Dataset entries:
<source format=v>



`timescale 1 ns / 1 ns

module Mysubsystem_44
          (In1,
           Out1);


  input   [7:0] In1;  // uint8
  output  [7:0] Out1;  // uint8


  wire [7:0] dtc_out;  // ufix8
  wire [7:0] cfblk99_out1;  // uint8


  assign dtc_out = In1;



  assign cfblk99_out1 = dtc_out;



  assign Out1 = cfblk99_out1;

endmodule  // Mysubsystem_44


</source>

--

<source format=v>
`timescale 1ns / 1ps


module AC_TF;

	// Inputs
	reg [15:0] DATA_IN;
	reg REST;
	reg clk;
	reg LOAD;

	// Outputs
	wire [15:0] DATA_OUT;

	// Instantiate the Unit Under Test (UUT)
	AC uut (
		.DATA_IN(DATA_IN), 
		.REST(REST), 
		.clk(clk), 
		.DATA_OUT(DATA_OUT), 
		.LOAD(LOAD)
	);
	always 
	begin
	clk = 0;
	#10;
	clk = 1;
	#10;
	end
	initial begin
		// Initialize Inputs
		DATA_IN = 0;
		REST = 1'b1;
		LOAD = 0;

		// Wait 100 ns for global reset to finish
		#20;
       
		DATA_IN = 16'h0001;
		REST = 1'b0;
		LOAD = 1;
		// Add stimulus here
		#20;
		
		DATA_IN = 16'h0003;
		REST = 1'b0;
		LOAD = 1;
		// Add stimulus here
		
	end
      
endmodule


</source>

What needs to be done:
For every line in the data above that has the string "wire", return that line.

Answer to the problem:
  wire [7:0] dtc_out;  // ufix8
  wire [7:0] cfblk99_out1;  // uint8
	wire [15:0] DATA_OUT;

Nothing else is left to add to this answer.